Eurozone Grows By 0.3%, The Business Media Call This A True Recovery. Are They Kidding Themselves? Northern Europe is doing alright. But The South and the East belong to a different Continent

By Paolo von Schirach

August 14, 2013

WASHINGTON – Great economic news from Europe? Hardly. But the almost enthusiastic headlines would indicate that Europe is finally out of its slump and happily growing again. Indeed, it is yet another bizarre sign of the now established “new normal” of really diminished expectations that a  feeble 0.3% Eurozone rate of growth has been saluted as the “End of the Recession in Europe“. Here we are, the bad times are finally behind us. The fact is that 0.3% growth for the 17 Eurozone countries is really lousy. And if you break this extremely modest rate of growth down, you realize that parts of Europe are doing very badly. 

There is no Europe

Let’s start with the basics. There is no such thing as “One Single Europe“. Within Europe there are Regions, and they perform quite differently. There is Northern Europe doing reasonably well, and then there is everything else.

Germany, Austria, the Scandinavian countries are alright. Italy, Spain, Greece and most of the Eastern EU members are doing poorly, or very poorly. We are talking about national debt as high as 130% of GDP in Italy, while the economy keeps contracting, and 25% unemployment rate in Spain and Greece. And their collective bad performance clearly is not due to the ups and downs of the “business cycle“. Their abysmal conditions are due to the cumulative effects of systemic problems. Among them: lack of investments, negligible innovation, high labor costs, unaffordable entitlement programs, inefficient public services, too much debt and negative fertility rates leading to declining populations with a higher and higher proportion of senior citizens.    

The North is doing fine, the South very poorly

If we average the more robust economies of the North and all the others, we see that Europe is finally in positive territory. But an optimistic reading of these very weak numbers would be self-deception.
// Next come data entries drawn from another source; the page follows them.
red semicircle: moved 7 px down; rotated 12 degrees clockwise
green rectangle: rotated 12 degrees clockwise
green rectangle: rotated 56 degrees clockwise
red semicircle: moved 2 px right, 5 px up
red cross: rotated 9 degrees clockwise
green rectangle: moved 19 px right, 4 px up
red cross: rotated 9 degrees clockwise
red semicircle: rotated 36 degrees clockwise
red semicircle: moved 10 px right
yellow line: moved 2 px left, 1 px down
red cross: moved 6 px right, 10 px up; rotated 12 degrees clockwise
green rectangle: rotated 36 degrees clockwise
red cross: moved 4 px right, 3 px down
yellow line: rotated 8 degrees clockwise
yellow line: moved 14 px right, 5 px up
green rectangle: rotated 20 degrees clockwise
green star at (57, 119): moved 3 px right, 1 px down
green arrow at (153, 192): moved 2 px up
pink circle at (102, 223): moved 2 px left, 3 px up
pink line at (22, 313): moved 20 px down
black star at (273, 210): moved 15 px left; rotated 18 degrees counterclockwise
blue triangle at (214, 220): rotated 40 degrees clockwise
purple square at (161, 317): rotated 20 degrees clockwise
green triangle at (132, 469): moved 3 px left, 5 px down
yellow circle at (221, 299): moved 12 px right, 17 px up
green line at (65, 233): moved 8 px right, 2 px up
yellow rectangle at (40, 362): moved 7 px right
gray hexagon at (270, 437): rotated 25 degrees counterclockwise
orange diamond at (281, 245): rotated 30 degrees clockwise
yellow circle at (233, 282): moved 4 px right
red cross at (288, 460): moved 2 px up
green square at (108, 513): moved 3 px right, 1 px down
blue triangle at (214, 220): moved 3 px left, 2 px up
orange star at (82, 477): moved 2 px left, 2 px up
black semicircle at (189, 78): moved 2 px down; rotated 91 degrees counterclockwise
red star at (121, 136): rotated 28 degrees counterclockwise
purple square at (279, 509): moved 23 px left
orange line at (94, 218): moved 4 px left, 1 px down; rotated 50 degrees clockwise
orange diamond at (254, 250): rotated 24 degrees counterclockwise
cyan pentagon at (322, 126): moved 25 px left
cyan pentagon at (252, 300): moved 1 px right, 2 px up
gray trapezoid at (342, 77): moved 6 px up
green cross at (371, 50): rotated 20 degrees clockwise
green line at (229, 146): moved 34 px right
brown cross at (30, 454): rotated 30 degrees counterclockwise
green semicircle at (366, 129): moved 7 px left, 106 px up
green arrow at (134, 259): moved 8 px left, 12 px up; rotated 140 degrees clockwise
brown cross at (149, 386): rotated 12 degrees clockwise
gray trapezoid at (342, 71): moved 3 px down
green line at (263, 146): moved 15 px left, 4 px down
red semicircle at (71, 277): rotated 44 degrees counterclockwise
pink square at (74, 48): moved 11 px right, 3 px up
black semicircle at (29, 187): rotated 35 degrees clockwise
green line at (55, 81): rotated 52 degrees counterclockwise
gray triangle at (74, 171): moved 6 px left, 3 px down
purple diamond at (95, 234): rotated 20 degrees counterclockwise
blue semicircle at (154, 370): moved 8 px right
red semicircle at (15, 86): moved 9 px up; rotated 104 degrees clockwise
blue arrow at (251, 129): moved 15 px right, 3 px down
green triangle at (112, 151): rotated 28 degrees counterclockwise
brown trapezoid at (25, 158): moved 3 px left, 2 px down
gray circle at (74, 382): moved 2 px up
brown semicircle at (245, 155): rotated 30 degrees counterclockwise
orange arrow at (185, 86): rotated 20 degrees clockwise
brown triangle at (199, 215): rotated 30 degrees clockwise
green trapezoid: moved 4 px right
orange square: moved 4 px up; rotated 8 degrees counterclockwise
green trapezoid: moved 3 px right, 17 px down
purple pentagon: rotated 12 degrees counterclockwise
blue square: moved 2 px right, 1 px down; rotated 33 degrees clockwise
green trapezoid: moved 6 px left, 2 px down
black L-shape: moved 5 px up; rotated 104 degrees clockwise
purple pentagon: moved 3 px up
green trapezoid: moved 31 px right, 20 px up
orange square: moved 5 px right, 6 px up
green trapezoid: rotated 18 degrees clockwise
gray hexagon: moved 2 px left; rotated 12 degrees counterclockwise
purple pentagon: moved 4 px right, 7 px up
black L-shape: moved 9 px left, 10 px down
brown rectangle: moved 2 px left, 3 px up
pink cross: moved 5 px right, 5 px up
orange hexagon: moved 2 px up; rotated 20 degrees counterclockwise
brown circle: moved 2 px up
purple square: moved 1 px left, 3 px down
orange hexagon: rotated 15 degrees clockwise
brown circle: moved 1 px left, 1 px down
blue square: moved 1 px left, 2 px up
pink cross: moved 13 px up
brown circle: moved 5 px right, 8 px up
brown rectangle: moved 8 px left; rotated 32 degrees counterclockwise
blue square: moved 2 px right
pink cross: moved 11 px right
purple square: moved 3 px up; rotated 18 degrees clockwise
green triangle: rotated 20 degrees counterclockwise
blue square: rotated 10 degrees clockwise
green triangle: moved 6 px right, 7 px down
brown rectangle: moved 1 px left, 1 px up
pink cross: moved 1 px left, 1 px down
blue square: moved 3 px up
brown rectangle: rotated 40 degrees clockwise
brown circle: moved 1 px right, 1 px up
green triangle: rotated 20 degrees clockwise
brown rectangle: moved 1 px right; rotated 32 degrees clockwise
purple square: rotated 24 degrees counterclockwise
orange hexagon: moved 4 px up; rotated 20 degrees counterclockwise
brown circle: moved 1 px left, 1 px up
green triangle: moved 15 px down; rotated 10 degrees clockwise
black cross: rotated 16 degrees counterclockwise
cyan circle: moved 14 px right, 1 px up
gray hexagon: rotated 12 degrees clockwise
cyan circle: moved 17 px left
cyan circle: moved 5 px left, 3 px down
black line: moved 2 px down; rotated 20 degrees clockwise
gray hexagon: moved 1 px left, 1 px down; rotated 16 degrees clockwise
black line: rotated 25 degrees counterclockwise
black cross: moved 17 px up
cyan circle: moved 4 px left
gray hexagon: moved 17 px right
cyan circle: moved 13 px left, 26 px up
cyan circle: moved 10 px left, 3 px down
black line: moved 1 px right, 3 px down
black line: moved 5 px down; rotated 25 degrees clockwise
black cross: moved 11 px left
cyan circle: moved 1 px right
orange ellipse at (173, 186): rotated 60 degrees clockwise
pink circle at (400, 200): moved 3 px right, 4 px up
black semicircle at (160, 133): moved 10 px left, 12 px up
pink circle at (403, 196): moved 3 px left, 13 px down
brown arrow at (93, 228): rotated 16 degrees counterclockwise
A o,3% average rate of growth within the 17 members Eurozone is poor to begin with, and it certainly does not mean that Europe as a whole has emerged from the worst downturn since WWII. 

The fact is that Germany is up by 0.7%, and this is reasonably good news; while Italy, down by 0.2%, continues its slow but steady decline. France, given its precarious economy and mediocre leadership provided by President Francois Hollande, did surprisingly well, with growth of + 0.5%. But we shall see if this rate is sustainable. 

So, bottom line: in Europe North is doing OK, South and East are doing badly.

Muted EU reaction

Therefore, If we take all this in, the almost enthusiastic commentary depicting a reborn Europe finally back on its feet and-ready to engage the world that appeared in all international business media looks rather odd. In fact, even key EU officials had a rather muted public reaction to the improved numbers. “Recovery is at hand“, commented Olli Rehn, EU Commissioner for Economic Affairs. However, he added that, in order to secure real success, Europe needs to persevere in its efforts against the crisis. “Reforms have to continue“, he added. “This is not a day for self-congratulatory celebrations about the end of the crisis“.

Serious reforms anyone?

Well, this is a rather sober assessment. Yet, Olli Rehn is right: “reforms” have to continue. But, beyond imposed austerity that does not do a lot of good in the short and medium term, as it causes aggregate demand to contract, the good reforms are not coming in the countries that need them most. Southern Europe badly needs a pro-business, pro-investment “enabling environment“.

Political resistance

But there is strong political and cultural resistance against meaningful change. Simply stated, Greek and Italian policy-makers are unable to reform labor markets and change tax laws so that enterprise will flourish and new investments will be made.  Besides, in Southern Europe the public sector remains too big and inefficient. It costs too much money, (hence the ballooning debt), without bringing much value.  However, serious public administration streamlining would be fiercely fought by all the civil servants unions.

As a result, scarce capital is not invested in productive endeavors; it is wasted on coddled constituencies that no one wants to antagonize. Lacking real reforms, we are left with silly gestures, like Italy’s decision to cut down the number of officials entitled to have car and driver at taxpayers’ expenses. In Greece the attempt by the government to shut down the costly and inefficient national broadcasting company caused a major upheaval.

In other words, they –governments and people– are not serious. And credible economic growth strategies require serious policy-makers and serious societies determined to bring about serious changes.